= Data excerpts =
————
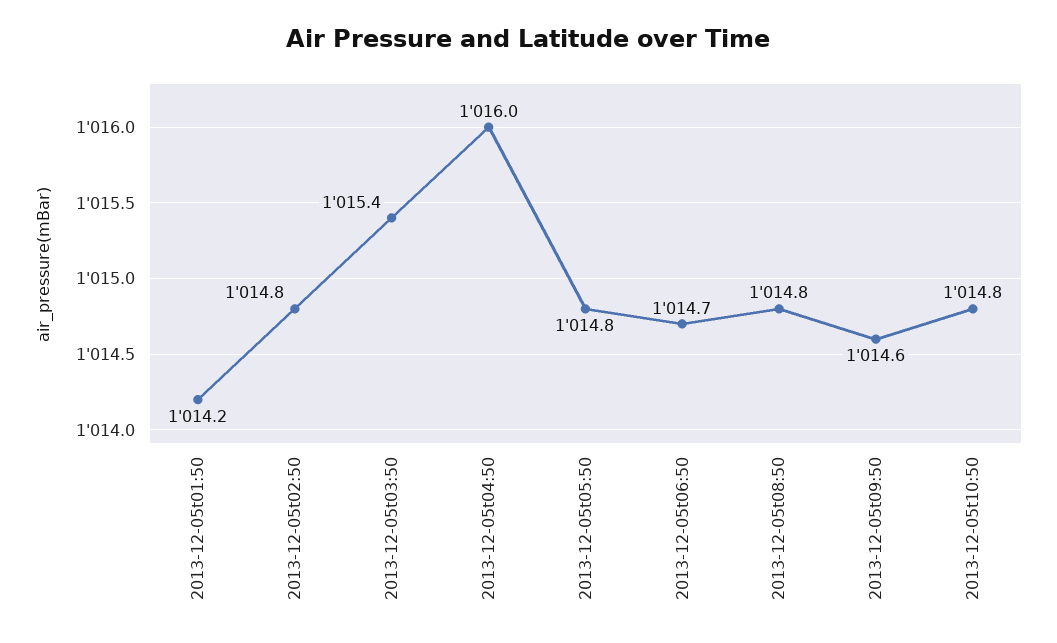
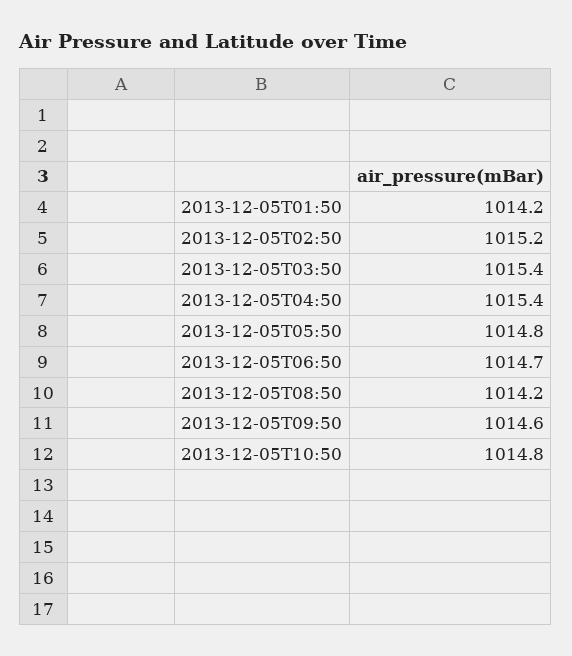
  {
    "2013-12-05t01:50": 1014.2,
-   "2013-12-05t02:50": 1014.8,
+   "2013-12-05t02:50": 1015.2,
    "2013-12-05t03:50": 1015.4,
-   "2013-12-05t04:50": 1016,
+   "2013-12-05t04:50": 1015.4,
    "2013-12-05t05:50": 1014.8,
    "2013-12-05t06:50": 1014.7,
-   "2013-12-05t08:50": 1014.8,
+   "2013-12-05t08:50": 1014.2,
    "2013-12-05t09:50": 1014.6,
    "2013-12-05t10:50": 1014.8
  }

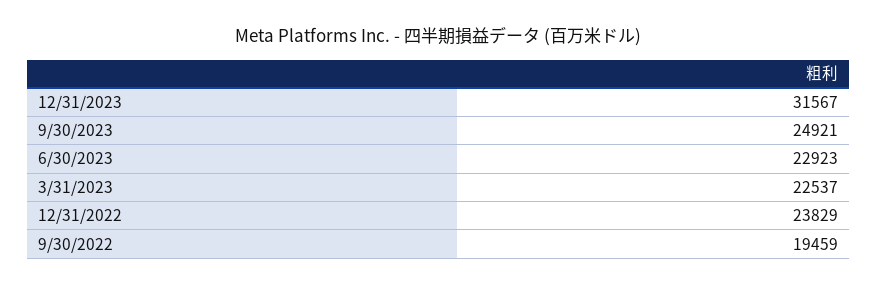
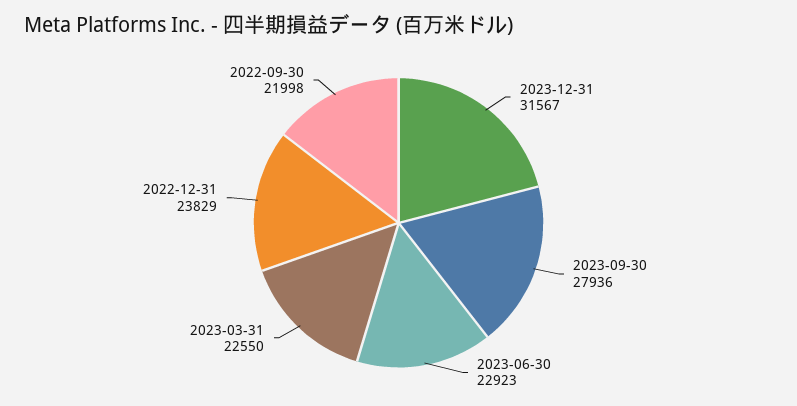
  {
    "12/31/2023": 31567,
-   "9/30/2023": 24921,
+   "9/30/2023": 27936,
    "6/30/2023": 22923,
-   "3/31/2023": 22537,
+   "3/31/2023": 22550,
    "12/31/2022": 23829,
-   "9/30/2022": 19459
+   "9/30/2022": 21998
  }

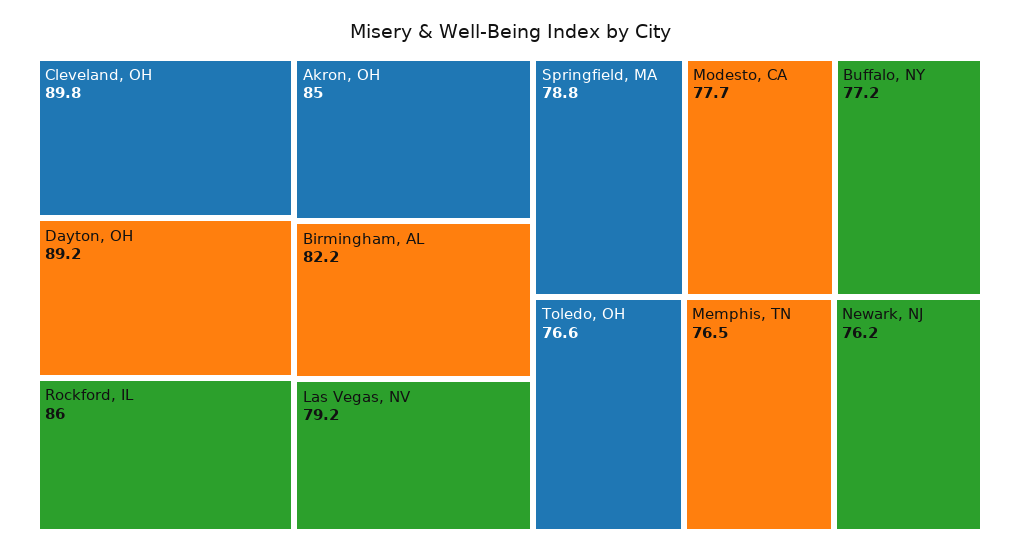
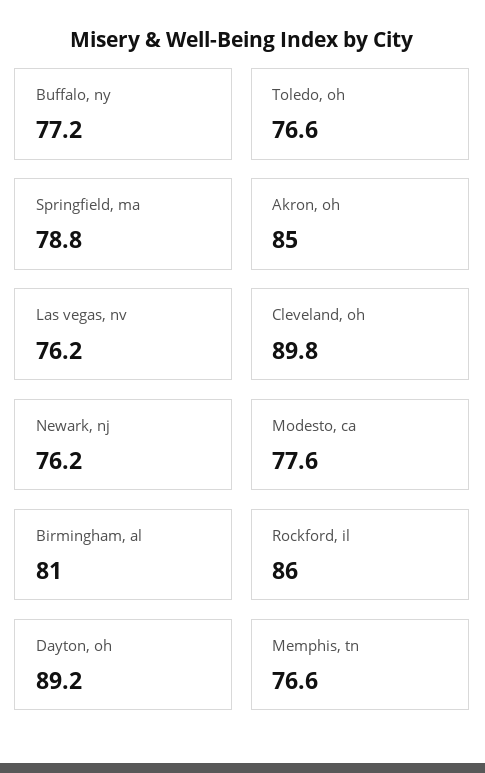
  {
    "Cleveland, OH": 89.8,
    "Dayton, OH": 89.2,
    "Rockford, IL": 86,
    "Akron, OH": 85,
-   "Birmingham, AL": 82.2,
+   "Birmingham, AL": 81,
-   "Las Vegas, NV": 79.2,
+   "Las Vegas, NV": 76.2,
    "Springfield, MA": 78.8,
-   "Modesto, CA": 77.7,
+   "Modesto, CA": 77.6,
    "Buffalo, NY": 77.2,
    "Toledo, OH": 76.6,
-   "Memphis, TN": 76.5,
+   "Memphis, TN": 76.6,
    "Newark, NJ": 76.2
  }

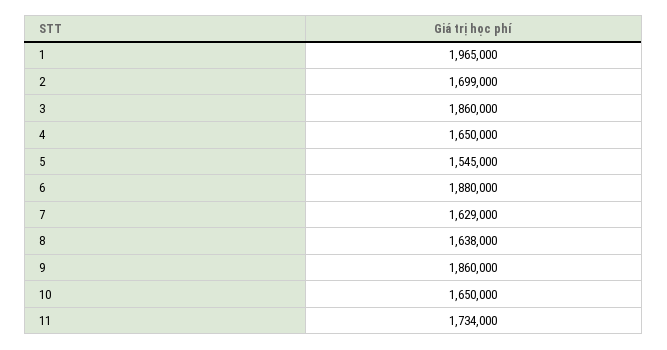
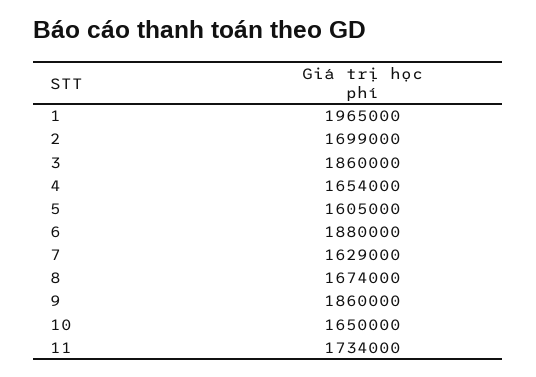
  {
    "1": 1965000,
    "2": 1699000,
    "3": 1860000,
-   "4": 1650000,
+   "4": 1654000,
-   "5": 1545000,
+   "5": 1605000,
    "6": 1880000,
    "7": 1629000,
-   "8": 1638000,
+   "8": 1674000,
    "9": 1860000,
    "10": 1650000,
    "11": 1734000
  }

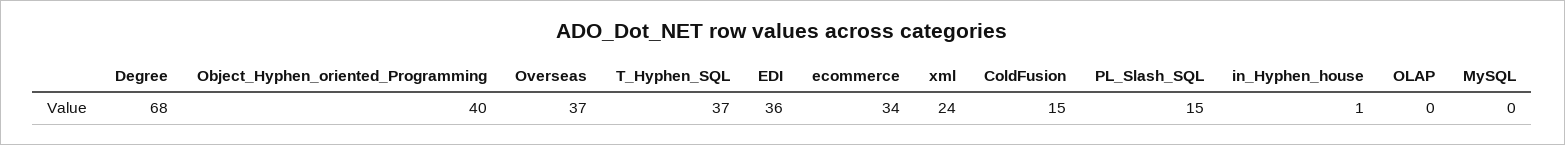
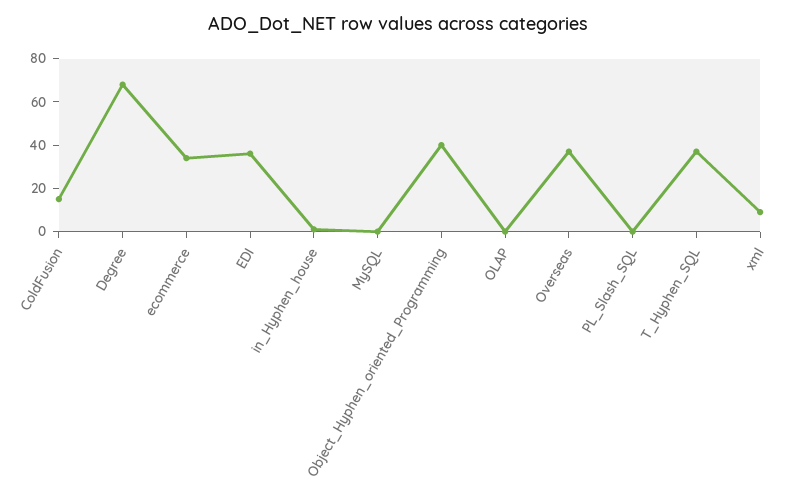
  {
    "Degree": 68,
    "Object_Hyphen_oriented_Programming": 40,
    "Overseas": 37,
    "T_Hyphen_SQL": 37,
    "EDI": 36,
    "ecommerce": 34,
-   "xml": 24,
+   "xml": 10,
    "ColdFusion": 15,
-   "PL_Slash_SQL": 15,
+   "PL_Slash_SQL": 0,
    "in_Hyphen_house": 1,
    "OLAP": 0,
    "MySQL": 0
  }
————
= Action item =
Please print the entries shown above again, exactly, and skip the pictures.

= Task output =
  {
    "2013-12-05t01:50": 1014.2,
-   "2013-12-05t02:50": 1014.8,
+   "2013-12-05t02:50": 1015.2,
    "2013-12-05t03:50": 1015.4,
-   "2013-12-05t04:50": 1016,
+   "2013-12-05t04:50": 1015.4,
    "2013-12-05t05:50": 1014.8,
    "2013-12-05t06:50": 1014.7,
-   "2013-12-05t08:50": 1014.8,
+   "2013-12-05t08:50": 1014.2,
    "2013-12-05t09:50": 1014.6,
    "2013-12-05t10:50": 1014.8
  }

  {
    "12/31/2023": 31567,
-   "9/30/2023": 24921,
+   "9/30/2023": 27936,
    "6/30/2023": 22923,
-   "3/31/2023": 22537,
+   "3/31/2023": 22550,
    "12/31/2022": 23829,
-   "9/30/2022": 19459
+   "9/30/2022": 21998
  }

  {
    "Cleveland, OH": 89.8,
    "Dayton, OH": 89.2,
    "Rockford, IL": 86,
    "Akron, OH": 85,
-   "Birmingham, AL": 82.2,
+   "Birmingham, AL": 81,
-   "Las Vegas, NV": 79.2,
+   "Las Vegas, NV": 76.2,
    "Springfield, MA": 78.8,
-   "Modesto, CA": 77.7,
+   "Modesto, CA": 77.6,
    "Buffalo, NY": 77.2,
    "Toledo, OH": 76.6,
-   "Memphis, TN": 76.5,
+   "Memphis, TN": 76.6,
    "Newark, NJ": 76.2
  }

  {
    "1": 1965000,
    "2": 1699000,
    "3": 1860000,
-   "4": 1650000,
+   "4": 1654000,
-   "5": 1545000,
+   "5": 1605000,
    "6": 1880000,
    "7": 1629000,
-   "8": 1638000,
+   "8": 1674000,
    "9": 1860000,
    "10": 1650000,
    "11": 1734000
  }

  {
    "Degree": 68,
    "Object_Hyphen_oriented_Programming": 40,
    "Overseas": 37,
    "T_Hyphen_SQL": 37,
    "EDI": 36,
    "ecommerce": 34,
-   "xml": 24,
+   "xml": 10,
    "ColdFusion": 15,
-   "PL_Slash_SQL": 15,
+   "PL_Slash_SQL": 0,
    "in_Hyphen_house": 1,
    "OLAP": 0,
    "MySQL": 0
  }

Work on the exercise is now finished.